WHAT YOU ARE ASKED TO DO: Output the lines of the items below as a numbered list, leaving out blank lines and the pictures.

Dataset items:

☆ ☆ ☆

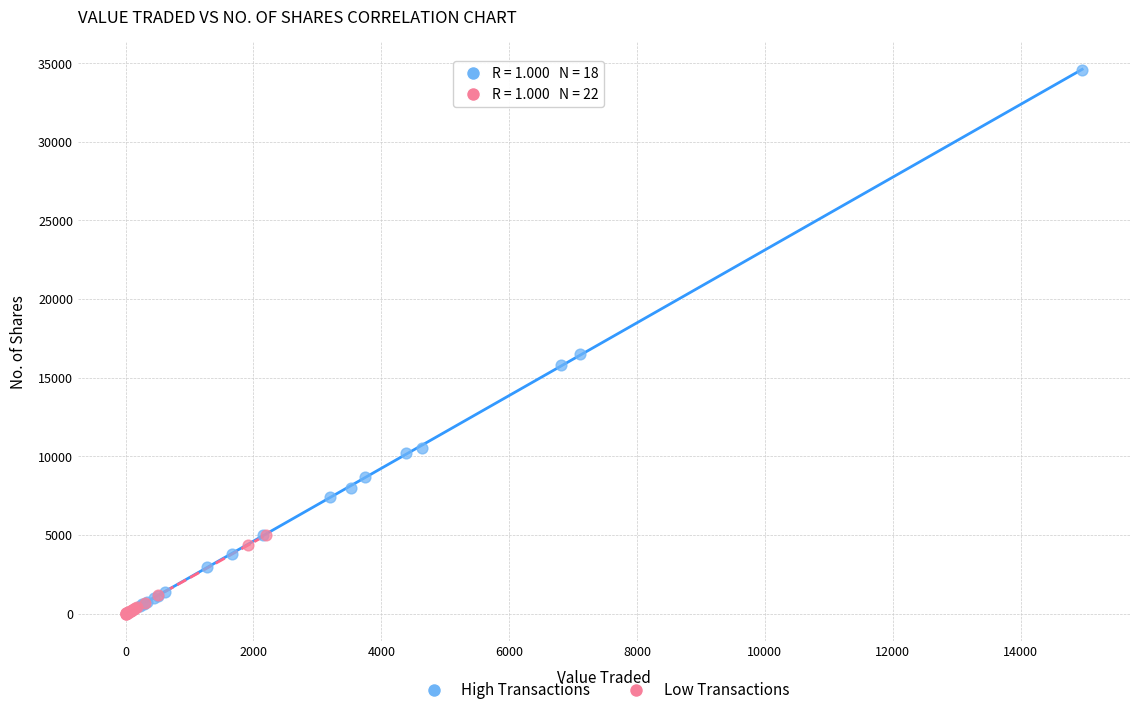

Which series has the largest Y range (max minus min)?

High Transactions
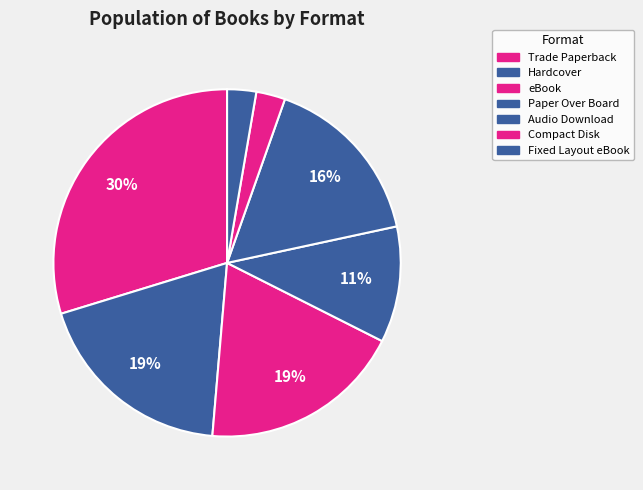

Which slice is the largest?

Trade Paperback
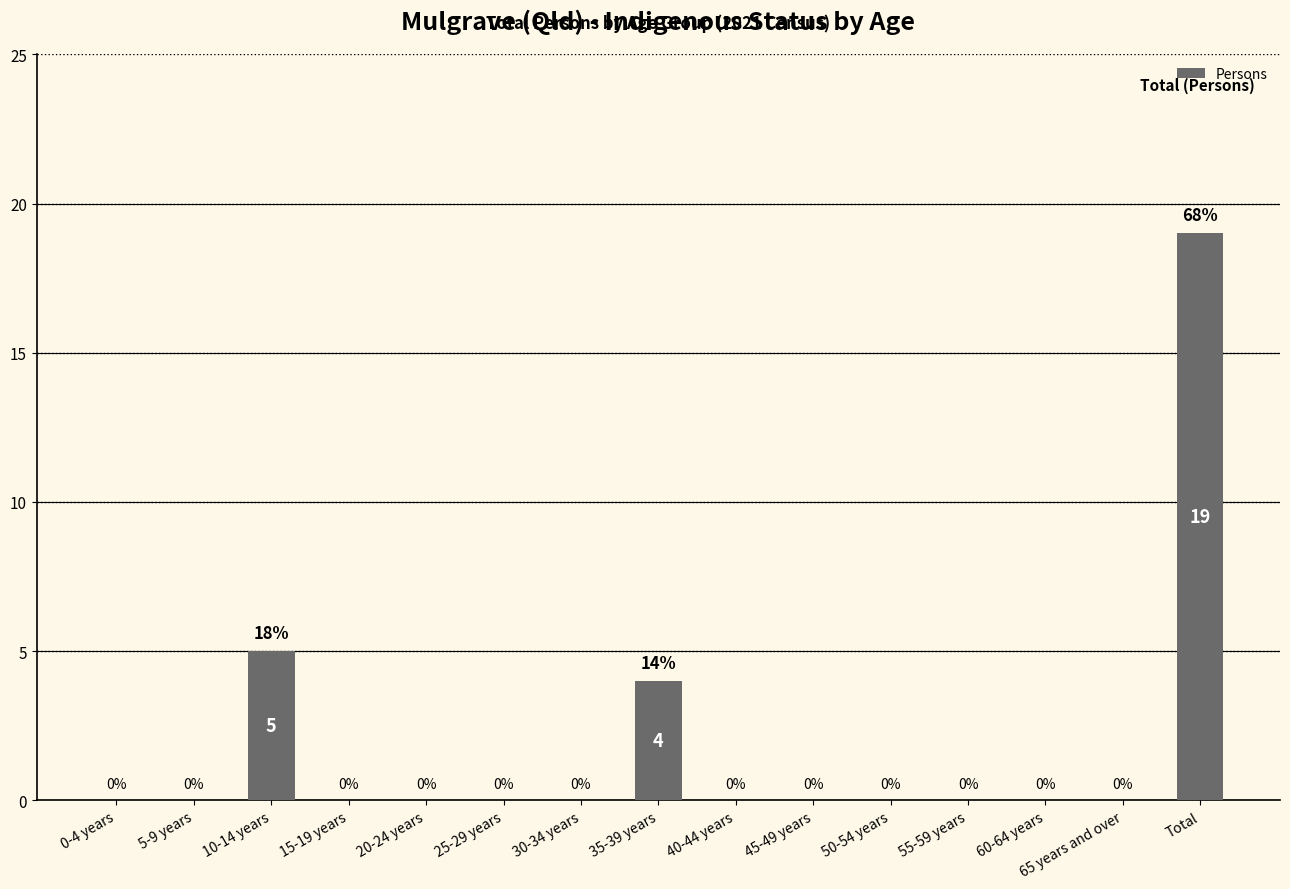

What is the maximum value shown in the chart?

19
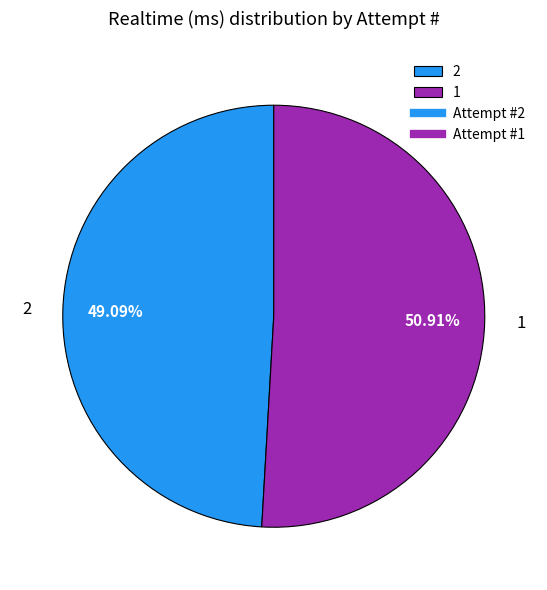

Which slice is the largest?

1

☆ ☆ ☆

RESULT OF THIS TASK:
1. Which series has the largest Y range (max minus min)?
2. High Transactions
3. Which slice is the largest?
4. Trade Paperback
5. What is the maximum value shown in the chart?
6. 19
7. Which slice is the largest?
8. 1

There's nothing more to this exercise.